Saturday, May 2, 2009

RenderRan - Who, Why and How

Who?

My name is Rudy and I'm a professional Technical Director working on the film industry. Over the last five years I have been lucky to work at several awesome places and on different fields such as lighting, particle effects, simulations, pipeline and shader development. Of all these areas of work shading has always been my favorite. There is something innately beautiful about the process of taking a bunch of lines of code and have the renderer return something that looks like glass, skin, marble, fire.. etc.

Why?

After many years of working in the industry and always being fascinated with the rendering process of computer generated imagery (CGI), I finally decided to take on a project that has been lingering on the back of my mind, Writing a Rendering Engine.

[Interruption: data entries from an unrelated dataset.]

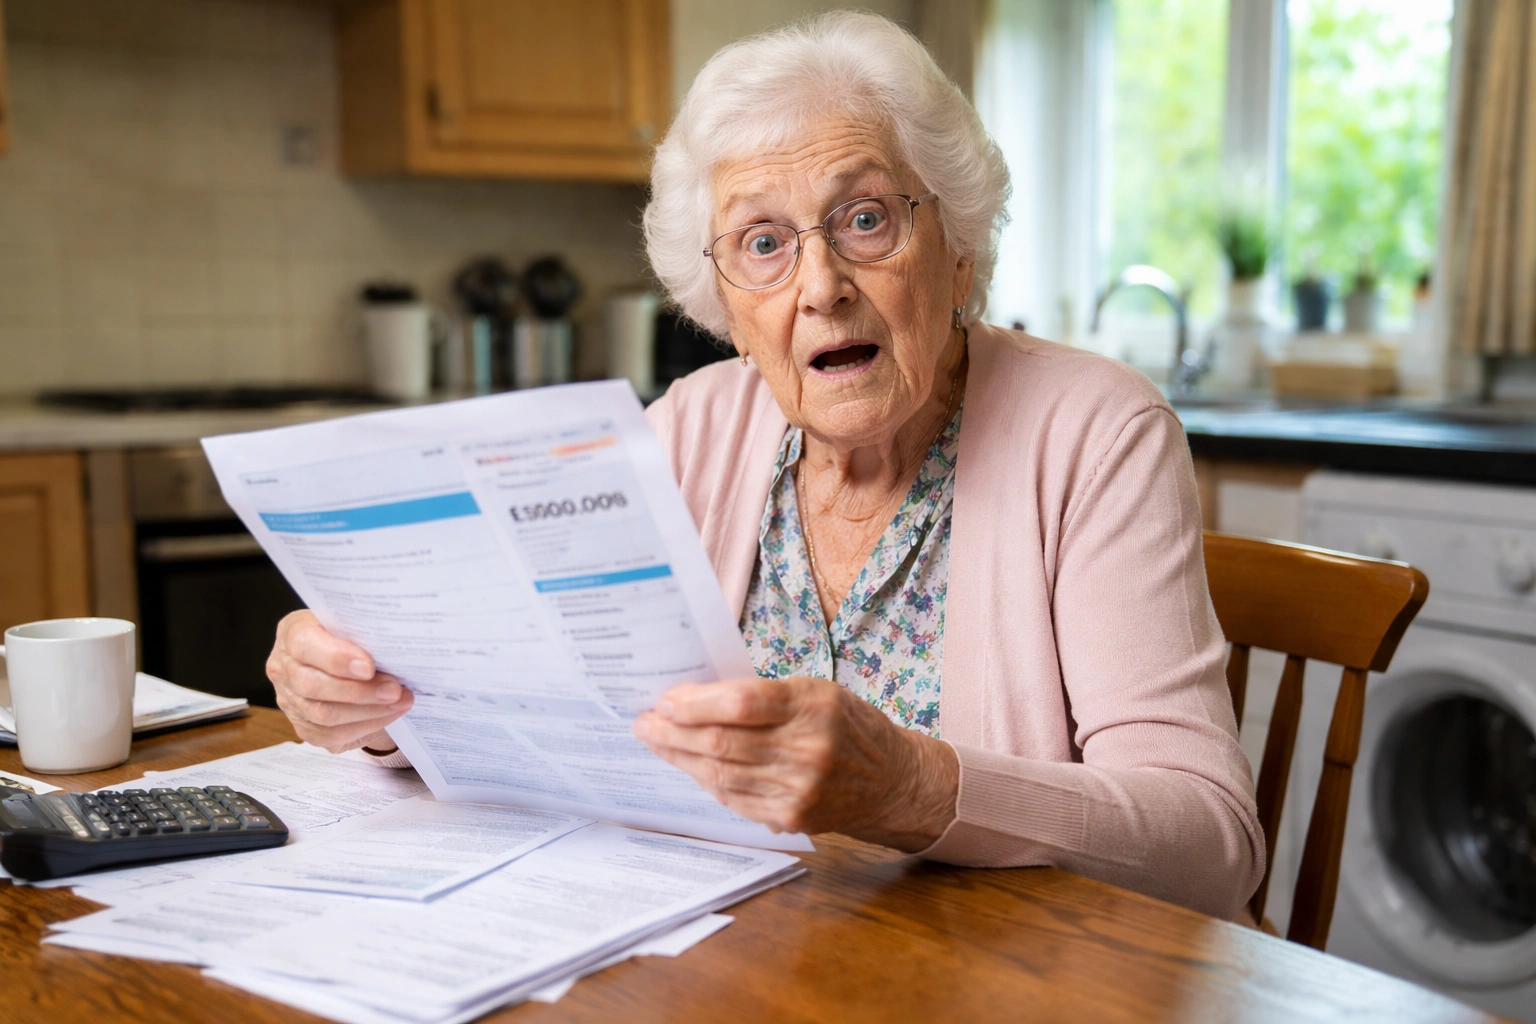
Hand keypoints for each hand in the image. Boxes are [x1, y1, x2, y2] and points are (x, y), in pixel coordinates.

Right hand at [265, 610, 413, 753]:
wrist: (347, 659)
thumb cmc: (351, 636)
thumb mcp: (353, 623)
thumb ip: (362, 633)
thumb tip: (391, 650)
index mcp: (292, 632)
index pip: (304, 644)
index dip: (336, 658)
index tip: (369, 667)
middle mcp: (283, 667)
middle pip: (312, 685)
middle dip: (359, 691)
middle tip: (394, 689)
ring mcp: (290, 700)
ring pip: (323, 715)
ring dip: (367, 711)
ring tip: (398, 702)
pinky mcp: (303, 726)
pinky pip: (330, 735)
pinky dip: (364, 727)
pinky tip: (388, 715)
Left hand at [631, 676, 957, 850]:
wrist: (890, 781)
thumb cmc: (847, 725)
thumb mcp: (815, 692)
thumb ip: (762, 696)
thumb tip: (695, 699)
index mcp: (814, 706)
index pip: (741, 702)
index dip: (696, 702)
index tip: (666, 699)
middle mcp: (807, 749)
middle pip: (722, 742)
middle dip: (673, 732)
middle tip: (643, 723)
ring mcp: (798, 789)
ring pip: (720, 773)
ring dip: (679, 758)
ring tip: (655, 743)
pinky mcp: (790, 817)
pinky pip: (733, 798)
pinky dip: (706, 781)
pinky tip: (689, 766)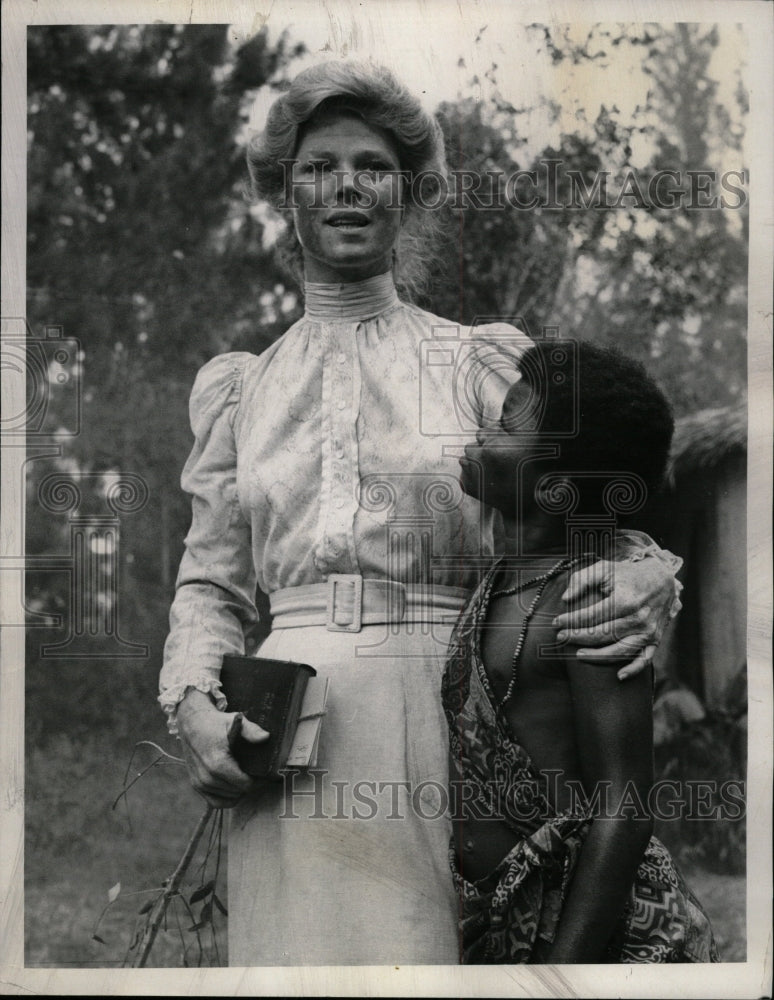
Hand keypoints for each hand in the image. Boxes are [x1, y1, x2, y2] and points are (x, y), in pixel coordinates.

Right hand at [176, 689, 269, 808]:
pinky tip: (233, 786)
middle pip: (239, 792)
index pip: (245, 785)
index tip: (264, 773)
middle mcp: (207, 777)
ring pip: (229, 798)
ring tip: (244, 776)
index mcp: (218, 764)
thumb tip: (265, 737)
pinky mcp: (196, 785)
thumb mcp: (234, 721)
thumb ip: (251, 730)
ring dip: (238, 790)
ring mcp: (200, 783)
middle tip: (256, 773)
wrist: (191, 723)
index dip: (258, 781)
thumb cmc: (215, 723)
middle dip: (249, 784)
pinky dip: (226, 798)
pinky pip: (216, 802)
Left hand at [553, 556, 677, 679]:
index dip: (572, 620)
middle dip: (578, 637)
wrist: (662, 579)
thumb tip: (566, 598)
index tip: (557, 622)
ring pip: (621, 650)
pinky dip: (633, 670)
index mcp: (625, 600)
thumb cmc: (627, 575)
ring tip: (578, 654)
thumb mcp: (604, 568)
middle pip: (604, 634)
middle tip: (561, 637)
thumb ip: (582, 580)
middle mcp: (638, 618)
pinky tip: (619, 676)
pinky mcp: (655, 639)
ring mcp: (648, 631)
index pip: (593, 615)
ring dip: (598, 656)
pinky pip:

Why is it called "RenderRan". Well, every year (almost every year to be more precise) I attend the RenderMan users group meeting during Siggraph. At these meetings the folks from the Pixar RenderMan Team always hand out limited edition walking teapots. Eventually I had about 4 or 5 of them and my daughter decided that these collector items where awesome toys for a 3 year old. Since I knew my teapots where facing extermination I figured I should at least use the opportunity to teach my daughter a little bit of what his geek father does for a living. So I showed her the teapot and asked her "You know what this is? Its a RenderMan Walking Teapot". She stared at me for about 5 seconds and said "RenderRAN?". So, all the teapots as well as every hat or t-shirt with the RenderMan icon became "RenderRans".

How

I'm writing RenderRan in C++. Using the open source QT libraries to handle framebuffer display and simple image handling.
I'm using the book Raytracing from the Ground Up as reference.